##### Recorded information #####

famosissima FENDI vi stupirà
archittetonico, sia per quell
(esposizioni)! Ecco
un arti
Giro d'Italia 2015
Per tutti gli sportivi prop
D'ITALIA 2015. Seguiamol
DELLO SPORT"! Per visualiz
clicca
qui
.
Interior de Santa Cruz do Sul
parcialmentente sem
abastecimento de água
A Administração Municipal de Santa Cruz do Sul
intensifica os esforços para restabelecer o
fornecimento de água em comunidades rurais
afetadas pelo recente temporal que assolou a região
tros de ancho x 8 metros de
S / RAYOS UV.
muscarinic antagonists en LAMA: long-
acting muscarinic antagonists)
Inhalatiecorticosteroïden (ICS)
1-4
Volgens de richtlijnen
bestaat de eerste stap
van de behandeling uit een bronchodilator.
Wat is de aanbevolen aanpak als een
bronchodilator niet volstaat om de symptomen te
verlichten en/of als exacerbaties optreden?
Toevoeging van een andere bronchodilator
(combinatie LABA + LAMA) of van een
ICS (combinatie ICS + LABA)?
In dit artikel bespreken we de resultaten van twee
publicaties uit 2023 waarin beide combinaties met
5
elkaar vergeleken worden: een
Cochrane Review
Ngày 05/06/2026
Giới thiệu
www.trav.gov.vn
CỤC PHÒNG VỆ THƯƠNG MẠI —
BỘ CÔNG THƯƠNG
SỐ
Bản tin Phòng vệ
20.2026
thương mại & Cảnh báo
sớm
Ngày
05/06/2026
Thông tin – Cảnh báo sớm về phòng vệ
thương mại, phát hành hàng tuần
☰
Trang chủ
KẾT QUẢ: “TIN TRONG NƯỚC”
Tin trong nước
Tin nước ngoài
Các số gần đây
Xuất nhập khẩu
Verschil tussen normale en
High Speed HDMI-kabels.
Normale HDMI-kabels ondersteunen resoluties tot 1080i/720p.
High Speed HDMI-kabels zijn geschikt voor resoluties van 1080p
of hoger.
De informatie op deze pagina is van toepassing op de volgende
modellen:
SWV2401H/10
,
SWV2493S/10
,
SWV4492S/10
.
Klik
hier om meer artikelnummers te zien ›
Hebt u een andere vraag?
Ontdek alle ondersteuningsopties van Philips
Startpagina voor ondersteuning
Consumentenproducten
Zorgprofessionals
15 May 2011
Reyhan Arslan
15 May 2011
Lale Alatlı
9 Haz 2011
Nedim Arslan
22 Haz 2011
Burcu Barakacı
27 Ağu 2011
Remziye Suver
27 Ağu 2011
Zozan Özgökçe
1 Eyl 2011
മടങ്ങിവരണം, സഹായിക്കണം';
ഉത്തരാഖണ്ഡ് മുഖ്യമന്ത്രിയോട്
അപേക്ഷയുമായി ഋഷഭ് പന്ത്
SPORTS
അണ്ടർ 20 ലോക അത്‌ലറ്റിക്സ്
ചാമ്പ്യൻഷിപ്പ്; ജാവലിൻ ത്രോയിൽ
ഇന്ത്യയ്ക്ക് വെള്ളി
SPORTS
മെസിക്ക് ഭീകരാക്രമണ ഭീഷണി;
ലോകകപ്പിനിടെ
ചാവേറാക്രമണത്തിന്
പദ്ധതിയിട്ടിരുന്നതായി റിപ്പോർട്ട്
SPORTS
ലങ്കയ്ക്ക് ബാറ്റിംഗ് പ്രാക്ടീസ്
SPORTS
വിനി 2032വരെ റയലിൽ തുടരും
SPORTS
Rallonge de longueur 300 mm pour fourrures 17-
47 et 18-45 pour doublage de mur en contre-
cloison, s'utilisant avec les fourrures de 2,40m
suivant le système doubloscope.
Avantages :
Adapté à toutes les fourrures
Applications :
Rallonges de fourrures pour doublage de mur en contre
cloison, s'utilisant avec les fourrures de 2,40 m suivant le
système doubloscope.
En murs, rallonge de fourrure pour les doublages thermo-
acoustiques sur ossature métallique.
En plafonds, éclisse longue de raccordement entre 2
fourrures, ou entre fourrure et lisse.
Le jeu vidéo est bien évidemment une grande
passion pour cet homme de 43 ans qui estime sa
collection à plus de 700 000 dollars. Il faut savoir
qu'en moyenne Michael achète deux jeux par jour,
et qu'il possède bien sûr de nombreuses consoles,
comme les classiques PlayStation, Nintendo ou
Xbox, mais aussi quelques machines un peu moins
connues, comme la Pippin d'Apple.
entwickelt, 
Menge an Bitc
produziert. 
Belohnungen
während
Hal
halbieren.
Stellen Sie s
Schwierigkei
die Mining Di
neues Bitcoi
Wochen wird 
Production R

#####

Quote every row above verbatim, keeping each line break and character unchanged.

- **Expected output**:
famosissima FENDI vi stupirà
archittetonico, sia per quell
(esposizioni)! Ecco
un arti
Giro d'Italia 2015
Per tutti gli sportivi prop
D'ITALIA 2015. Seguiamol
DELLO SPORT"! Per visualiz
clicca
qui
.
Interior de Santa Cruz do Sul
parcialmentente sem
abastecimento de água
A Administração Municipal de Santa Cruz do Sul
intensifica os esforços para restabelecer o
fornecimento de água em comunidades rurais
afetadas pelo recente temporal que assolou a região
tros de ancho x 8 metros de
S / RAYOS UV.
muscarinic antagonists en LAMA: long-
acting muscarinic antagonists)
Inhalatiecorticosteroïden (ICS)
1-4
Volgens de richtlijnen
bestaat de eerste stap
van de behandeling uit een bronchodilator.
Wat is de aanbevolen aanpak als een
bronchodilator niet volstaat om de symptomen te
verlichten en/of als exacerbaties optreden?
Toevoeging van een andere bronchodilator
(combinatie LABA + LAMA) of van een
ICS (combinatie ICS + LABA)?
In dit artikel bespreken we de resultaten van twee
publicaties uit 2023 waarin beide combinaties met
5
elkaar vergeleken worden: een
Cochrane Review
Ngày 05/06/2026
Giới thiệu
www.trav.gov.vn
CỤC PHÒNG VỆ THƯƠNG MẠI —
BỘ CÔNG THƯƠNG
SỐ
Bản tin Phòng vệ
20.2026
thương mại & Cảnh báo
sớm
Ngày
05/06/2026
Thông tin – Cảnh báo sớm về phòng vệ
thương mại, phát hành hàng tuần
☰
Trang chủ
KẾT QUẢ: “TIN TRONG NƯỚC”
Tin trong nước
Tin nước ngoài
Các số gần đây
Xuất nhập khẩu
Verschil tussen normale en
High Speed HDMI-kabels.
Normale HDMI-kabels ondersteunen resoluties tot 1080i/720p.
High Speed HDMI-kabels zijn geschikt voor resoluties van 1080p
of hoger.
De informatie op deze pagina is van toepassing op de volgende
modellen:
SWV2401H/10
,
SWV2493S/10
,
SWV4492S/10
.
Klik
hier om meer artikelnummers te zien ›
Hebt u een andere vraag?
Ontdek alle ondersteuningsopties van Philips
Startpagina voor ondersteuning
Consumentenproducten
Zorgprofessionals
15 May 2011
Reyhan Arslan
15 May 2011
Lale Alatlı
9 Haz 2011
Nedim Arslan
22 Haz 2011
Burcu Barakacı
27 Ağu 2011
Remziye Suver
27 Ağu 2011
Zozan Özgökçe
1 Eyl 2011
മടങ്ങിവരണം, സഹായിക്കണം';
ഉത്തരാഖണ്ഡ് മുഖ്യമന്ത്രിയോട്
അപേക്ഷയുമായി ഋഷഭ് പന്ത്
SPORTS
അണ്ടർ 20 ലോക അത്‌ലറ്റിക്സ്
ചാമ്പ്യൻഷിപ്പ്; ജാവലിൻ ത്രോയിൽ
ഇന്ത്യയ്ക്ക് വെള്ളി
SPORTS
മെസിക്ക് ഭീകരാക്രമണ ഭീഷണി;
ലോകകപ്പിനിടെ
ചാവേറാക്രമണത്തിന്
പദ്ധതിയിട്ടിരുന്നതായി റിപ്പോർട്ട്
SPORTS
ലങ്കയ്ക്ക് ബാറ്റിംഗ് പ്രാക്ടീസ്
SPORTS
വിനി 2032വരെ റയലിൽ തുടരും
SPORTS
Rallonge de longueur 300 mm pour fourrures 17-
47 et 18-45 pour doublage de mur en contre-
cloison, s'utilisant avec les fourrures de 2,40m
suivant le système doubloscope.
Avantages :
Adapté à toutes les fourrures
Applications :
Rallonges de fourrures pour doublage de mur en contre
cloison, s'utilisant avec les fourrures de 2,40 m suivant le
système doubloscope.
En murs, rallonge de fourrure pour les doublages thermo-
acoustiques sur ossature métallique.
En plafonds, éclisse longue de raccordement entre 2
fourrures, ou entre fourrure et lisse.
Le jeu vidéo est bien évidemment une grande
passion pour cet homme de 43 ans qui estime sa
collection à plus de 700 000 dollars. Il faut savoir
qu'en moyenne Michael achète deux jeux par jour,
et qu'il possède bien sûr de nombreuses consoles,
comme les classiques PlayStation, Nintendo ou
Xbox, mais aussi quelques machines un peu moins
connues, comme la Pippin d'Apple.
entwickelt, 
Menge an Bitc
produziert. 
Belohnungen
während
Hal
halbieren.
Stellen Sie s
Schwierigkei
die Mining Di
neues Bitcoi
Wochen wird 
Production R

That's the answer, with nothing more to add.